# honda hs928 2014 light switch



## Philippe Morissette (Nov 14, 2018)

hello 

I bought the "old" snowblower at my father hss928 2014 and i need information for switch the oem light for 7 inch 36w led light.

i just need the light comes ON while the engin is running ! 

what I would like to know

if know plug and play or i need bridge rectifier or capacitor ....


----------



## tabora (Mar 1, 2017)

Some confusion here, because you ask about an HS928, but the 1st picture is of an early HSS928 Canada model, I think. The answer is different, depending on which one it is. What is the 2nd picture of the LED bar from? Someone else's blower?


----------



## UNDERTAKER (Dec 30, 2013)

*ALOHA From The Paradise City. :smiley-rpg027::smiley-rpg027::smiley-rpg027::smiley-rpg027::smiley-rpg027:*


----------



## Philippe Morissette (Nov 14, 2018)

tabora said:


> Some confusion here, because you ask about an HS928, but the 1st picture is of an early HSS928 Canada model, I think. The answer is different, depending on which one it is. What is the 2nd picture of the LED bar from? Someone else's blower?

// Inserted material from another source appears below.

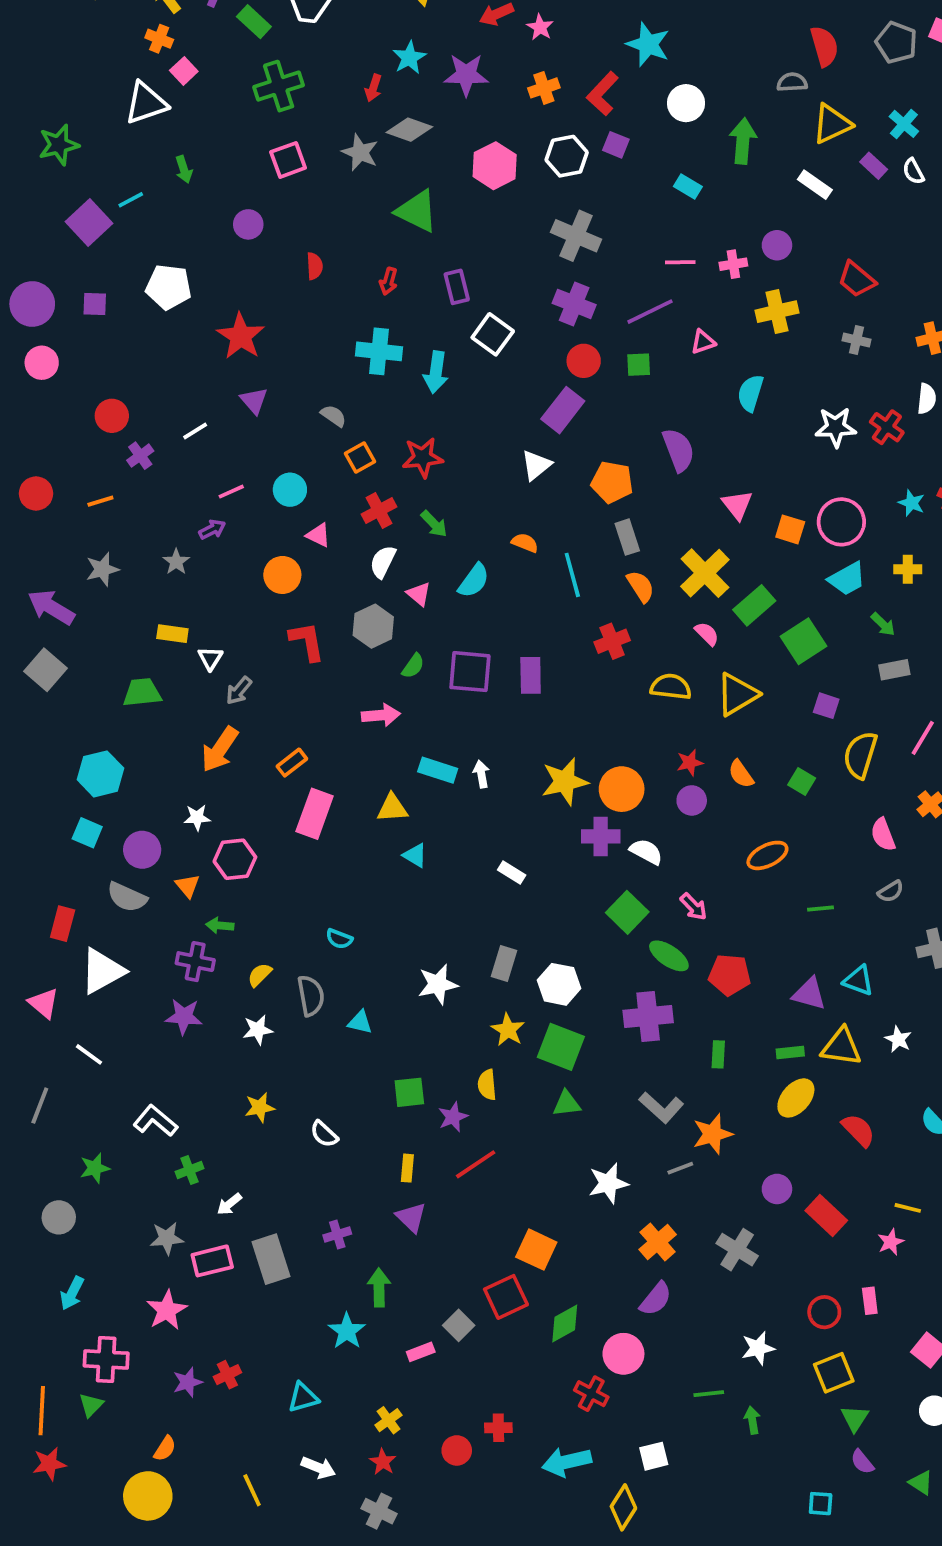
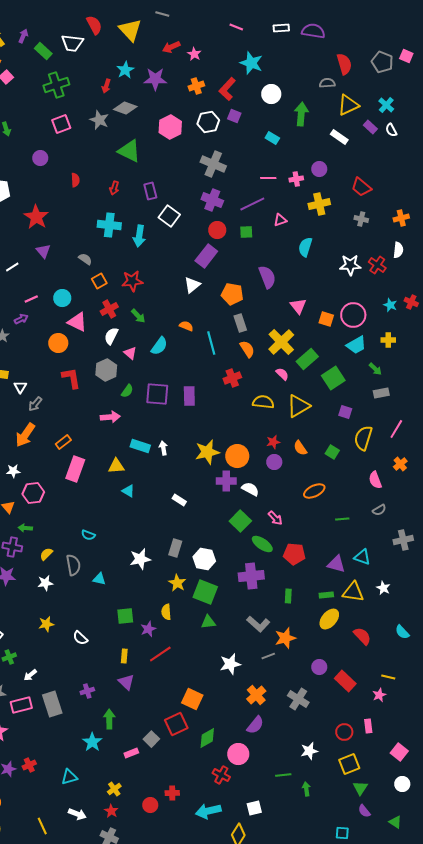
pink triangle: (318, 535) -> (77, 322), size x1.5

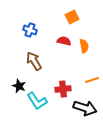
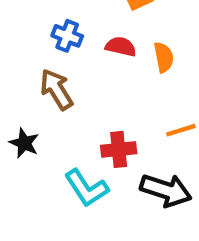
blue cross: (30, 30) -> (67, 36), moved
cyan L-shape: (37, 101) -> (86, 188), moved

yes i have hss928 canadian ! the picture is just to show the light I have and the one I want


----------



## tabora (Mar 1, 2017)

Now that I've looked at them a bit more, those look like clips from Paul & Kathy Short's Honda HSS928TCD videos (Bay Roberts, Newfoundland). 

If I remember correctly, he just plugged the new LED bar directly into the A/C connector coming off the Lamp Coil. Sometimes that can lead to flickering if you don't wire in a bridge rectifier. 

I think another option for you would be to use the PAR36 LED bulb, which works with D/C or A/C: https://www.snowblowerforum.com/for...624-hs724-hs828-hs928-hs1132.html#post1229266


----------